This article first appeared in The Edge Malaysia Weekly on February 28, 2022 - March 6, 2022
LICKING their lips at the prospect of major profits in the first 1Malaysia Development Bhd (1MDB) bond deal in May 2012, Goldman Sachs’ plans nearly came undone as a crucial signature to cement the deal was missing.
According to reports by Bloomberg, Goldman’s former Southeast Asia chairman Tim Leissner testified that the bank had already pre-sold the bonds in the transaction, and collected investors’ money in the US$1.75 billion debt issue.
However, without the signature of Khadem al-Qubaisi, who was the head of Abu Dhabi’s state-owned energy company, the deal would have collapsed as International Petroleum Investment Co, or IPIC, was a guarantor for the massive bond issue.
“They were in a state of panic to get that guarantee completed,” Leissner told a jury last Thursday (Feb 24) in the trial of his one-time colleague Roger Ng.
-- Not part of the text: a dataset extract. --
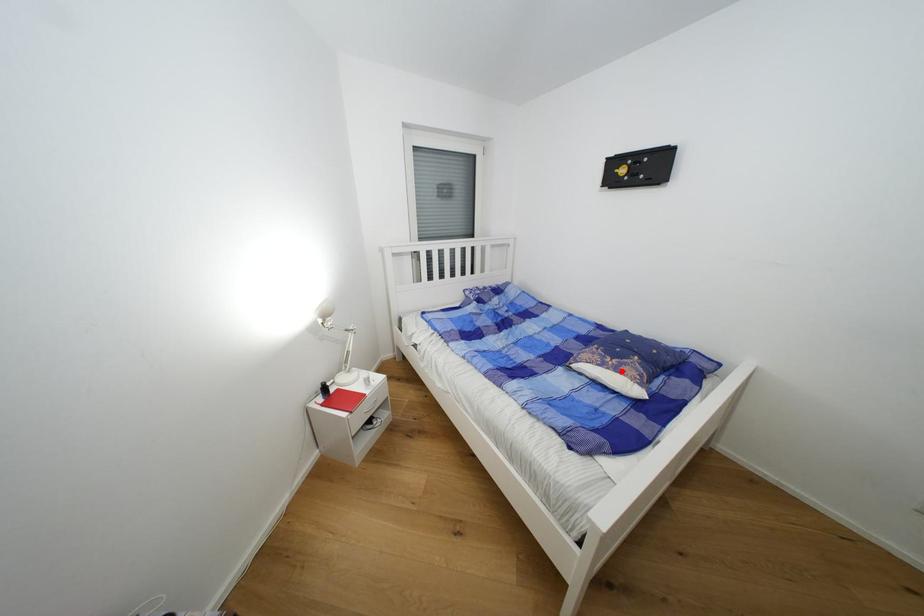
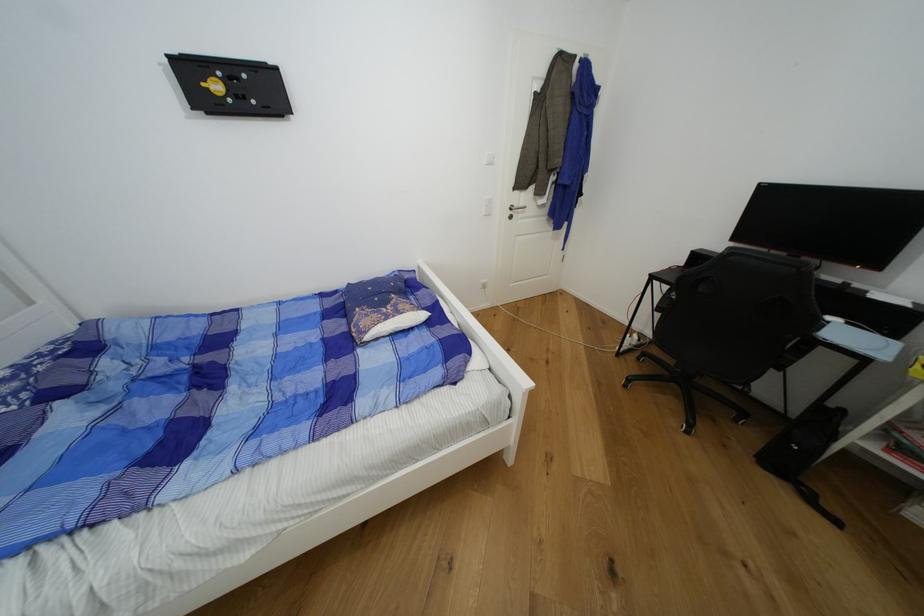
Where in the second image is the point corresponding to the highlighted location from the first image?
He also told the court that they were “looking frantically” for al-Qubaisi, then the head of IPIC.
“It was critical because without the signature, there would be no Project Magnolia,” he said, referring to the deal’s name.
Enter Low Taek Jho (Jho Low). Leissner said Ng and the others reached out to the only person who might be able to find al-Qubaisi, and that was Jho Low. He went so far as to call Jho Low the “gatekeeper” between them and al-Qubaisi.
In the end, the deal was signed off after al-Qubaisi was located in the South of France following numerous calls around the globe, including to Malaysia and Abu Dhabi.
In the bond deals that totalled US$6.5 billion, Leissner testified that Jho Low had mapped out bribes for critical players, including al-Qubaisi.
The US Justice Department in 2020 announced a US$49 million settlement of its civil forfeiture cases against assets it said al-Qubaisi acquired using money allegedly taken from 1MDB.
Jho Low, who US prosecutors say engineered the massive fraud, is a fugitive and believed to be residing in China.
Al-Qubaisi was sentenced in Abu Dhabi in 2019 to 15 years in prison for his involvement and ordered, with another IPIC executive, to repay US$336 million, according to The Wall Street Journal.